**Problem to work on:**
How many of the lines below contain "COCHES"? Reply with only that figure.

Saved entries:
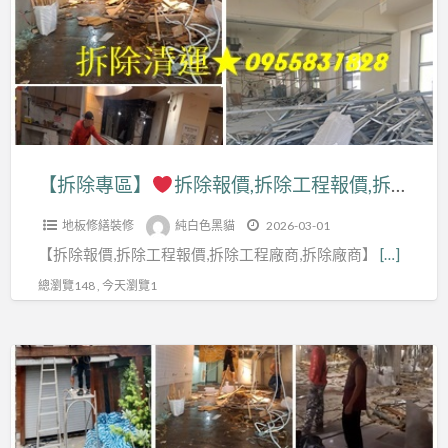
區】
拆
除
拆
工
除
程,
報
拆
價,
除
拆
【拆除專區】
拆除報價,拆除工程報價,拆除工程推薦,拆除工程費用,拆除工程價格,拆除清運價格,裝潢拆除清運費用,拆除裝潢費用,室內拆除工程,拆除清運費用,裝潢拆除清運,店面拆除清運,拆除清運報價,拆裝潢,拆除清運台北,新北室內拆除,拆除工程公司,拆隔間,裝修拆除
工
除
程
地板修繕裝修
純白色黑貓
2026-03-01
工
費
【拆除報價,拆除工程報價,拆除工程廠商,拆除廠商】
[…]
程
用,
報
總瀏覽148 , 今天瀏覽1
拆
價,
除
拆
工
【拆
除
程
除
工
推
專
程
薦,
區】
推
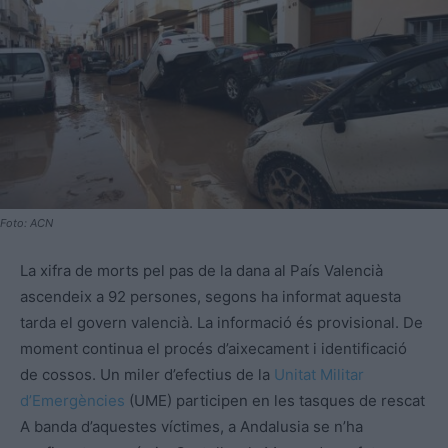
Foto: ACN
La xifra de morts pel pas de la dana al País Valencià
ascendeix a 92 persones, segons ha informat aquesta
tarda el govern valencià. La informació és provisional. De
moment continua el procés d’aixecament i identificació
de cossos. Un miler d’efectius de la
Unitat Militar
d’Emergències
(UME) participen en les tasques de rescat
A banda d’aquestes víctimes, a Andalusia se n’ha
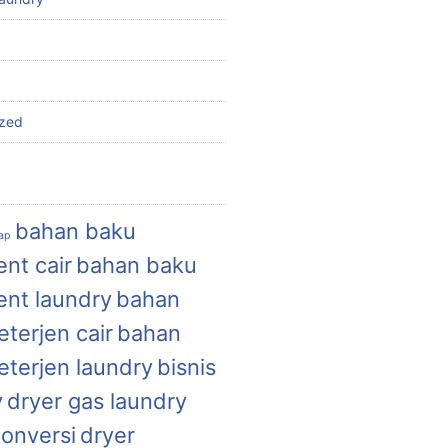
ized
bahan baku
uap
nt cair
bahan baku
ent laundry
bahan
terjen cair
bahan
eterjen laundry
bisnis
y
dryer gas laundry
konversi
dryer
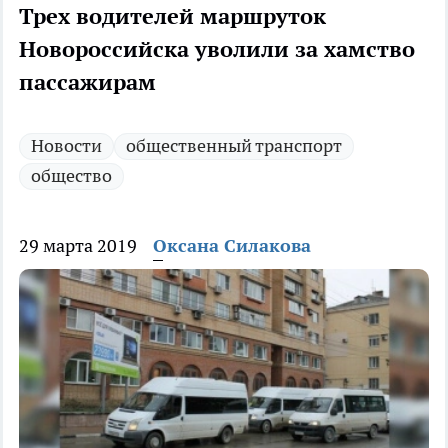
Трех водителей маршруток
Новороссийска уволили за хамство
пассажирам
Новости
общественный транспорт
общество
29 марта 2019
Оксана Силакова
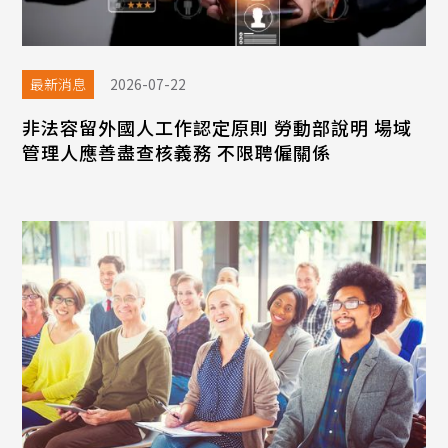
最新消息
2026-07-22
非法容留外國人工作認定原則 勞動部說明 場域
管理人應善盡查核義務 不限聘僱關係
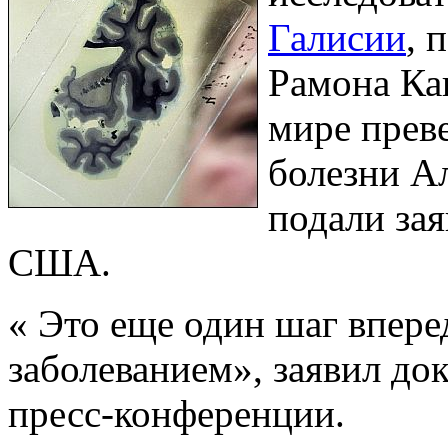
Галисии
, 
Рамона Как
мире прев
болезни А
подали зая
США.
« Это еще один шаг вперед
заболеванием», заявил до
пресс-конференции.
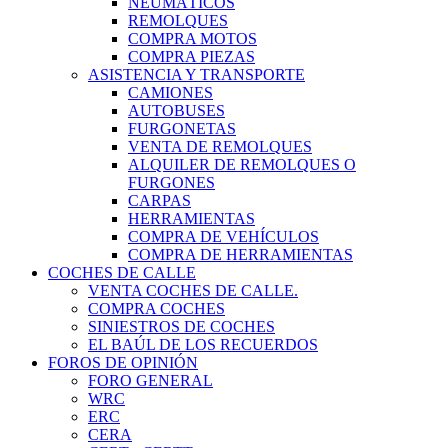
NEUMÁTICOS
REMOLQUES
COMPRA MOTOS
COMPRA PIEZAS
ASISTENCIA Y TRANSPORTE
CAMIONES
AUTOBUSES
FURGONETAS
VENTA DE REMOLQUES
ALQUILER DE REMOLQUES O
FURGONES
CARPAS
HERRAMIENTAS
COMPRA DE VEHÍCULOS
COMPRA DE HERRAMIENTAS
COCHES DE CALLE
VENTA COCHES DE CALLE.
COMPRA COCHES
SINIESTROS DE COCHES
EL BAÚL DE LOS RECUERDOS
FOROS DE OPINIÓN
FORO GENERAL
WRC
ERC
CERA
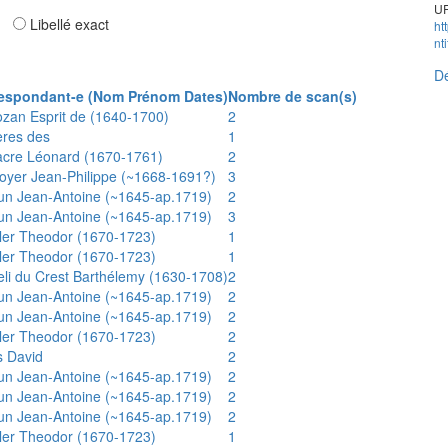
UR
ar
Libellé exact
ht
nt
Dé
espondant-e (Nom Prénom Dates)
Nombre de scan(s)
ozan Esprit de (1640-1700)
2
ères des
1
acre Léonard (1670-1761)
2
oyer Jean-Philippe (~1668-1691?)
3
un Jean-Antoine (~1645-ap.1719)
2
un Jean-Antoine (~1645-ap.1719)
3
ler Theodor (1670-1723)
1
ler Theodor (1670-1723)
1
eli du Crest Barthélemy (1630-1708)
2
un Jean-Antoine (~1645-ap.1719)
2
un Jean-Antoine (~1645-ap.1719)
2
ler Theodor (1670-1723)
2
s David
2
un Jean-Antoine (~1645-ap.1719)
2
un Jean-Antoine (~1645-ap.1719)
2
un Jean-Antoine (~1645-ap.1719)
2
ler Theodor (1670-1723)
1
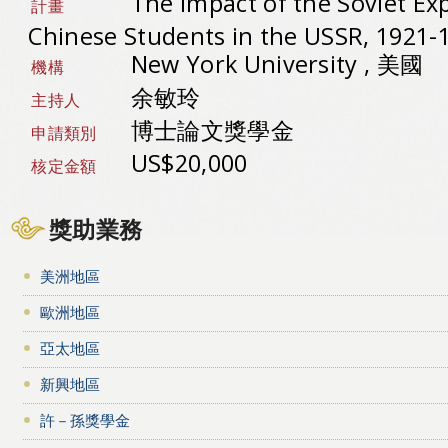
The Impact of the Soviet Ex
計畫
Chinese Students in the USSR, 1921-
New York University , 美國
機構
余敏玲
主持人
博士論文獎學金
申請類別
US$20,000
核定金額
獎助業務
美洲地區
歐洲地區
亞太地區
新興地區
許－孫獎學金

--

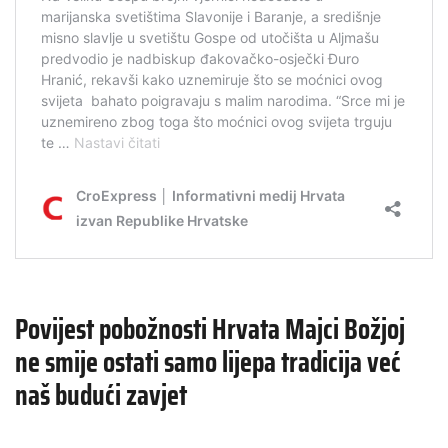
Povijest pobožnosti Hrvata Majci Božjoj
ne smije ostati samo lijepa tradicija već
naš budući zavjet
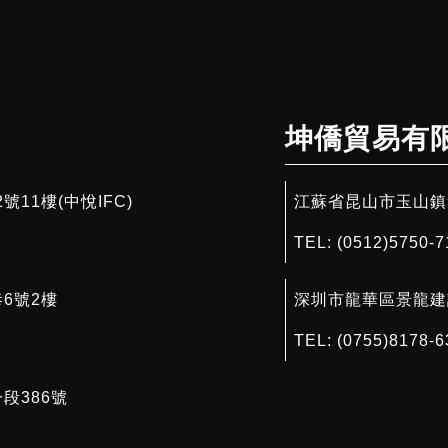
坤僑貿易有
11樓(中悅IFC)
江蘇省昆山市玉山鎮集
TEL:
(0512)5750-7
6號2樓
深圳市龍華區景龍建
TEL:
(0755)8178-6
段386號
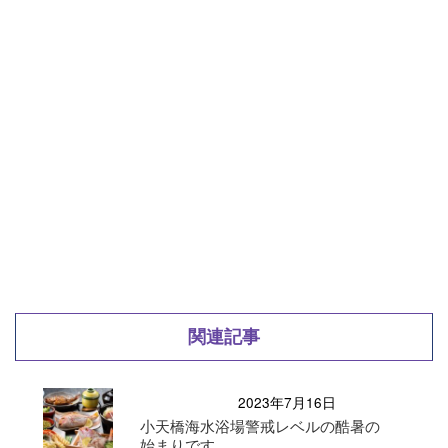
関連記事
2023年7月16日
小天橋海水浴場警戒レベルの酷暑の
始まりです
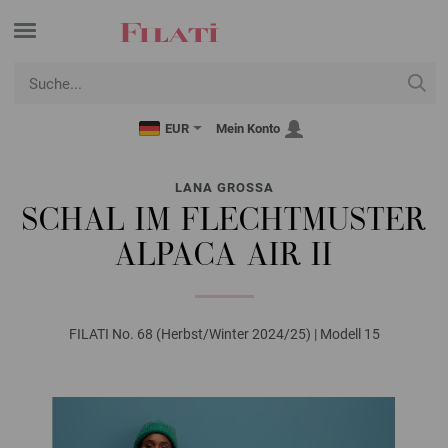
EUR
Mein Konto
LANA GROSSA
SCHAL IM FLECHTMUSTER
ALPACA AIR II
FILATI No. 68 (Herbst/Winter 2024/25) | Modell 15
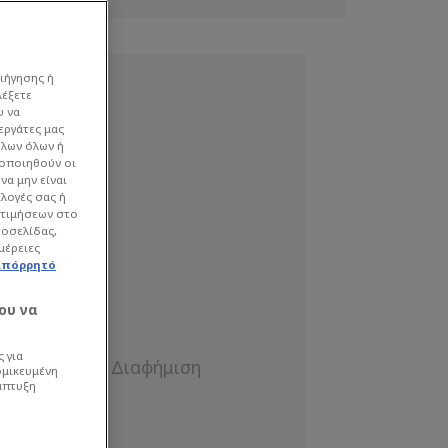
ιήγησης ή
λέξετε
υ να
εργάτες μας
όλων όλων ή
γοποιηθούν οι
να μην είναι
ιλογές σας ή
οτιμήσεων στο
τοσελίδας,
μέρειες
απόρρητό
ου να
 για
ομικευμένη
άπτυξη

...

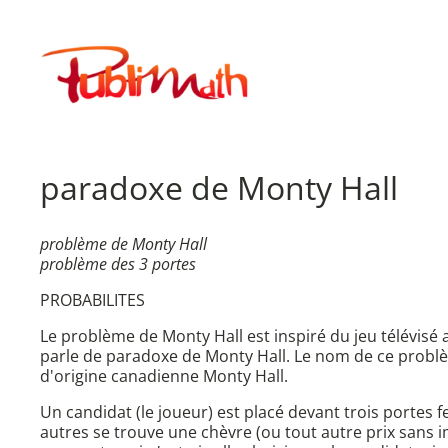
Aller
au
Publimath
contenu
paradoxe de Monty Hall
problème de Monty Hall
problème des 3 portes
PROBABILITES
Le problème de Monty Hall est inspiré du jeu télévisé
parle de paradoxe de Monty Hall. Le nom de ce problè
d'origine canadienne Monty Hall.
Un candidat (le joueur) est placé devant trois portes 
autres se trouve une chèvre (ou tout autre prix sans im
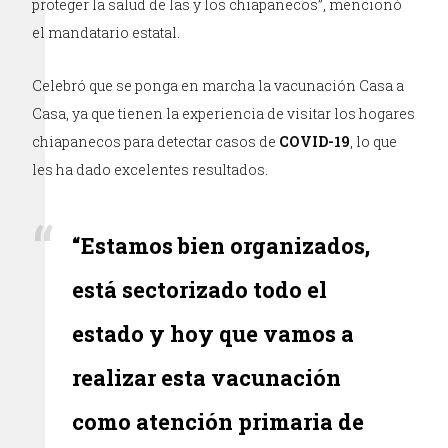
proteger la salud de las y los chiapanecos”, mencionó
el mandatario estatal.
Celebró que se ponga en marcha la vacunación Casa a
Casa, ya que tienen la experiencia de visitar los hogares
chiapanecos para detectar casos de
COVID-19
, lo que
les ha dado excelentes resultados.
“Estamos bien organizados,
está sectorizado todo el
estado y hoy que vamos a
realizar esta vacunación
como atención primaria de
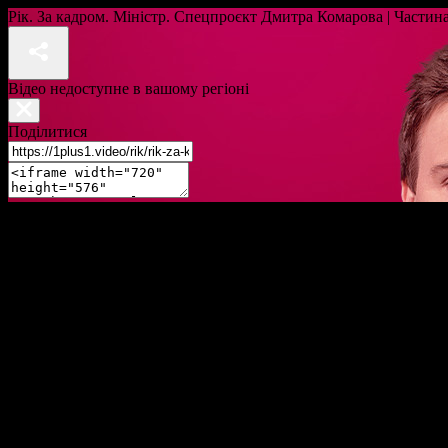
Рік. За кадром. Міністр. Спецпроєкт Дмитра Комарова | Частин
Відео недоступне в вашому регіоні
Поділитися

**The answer:**
4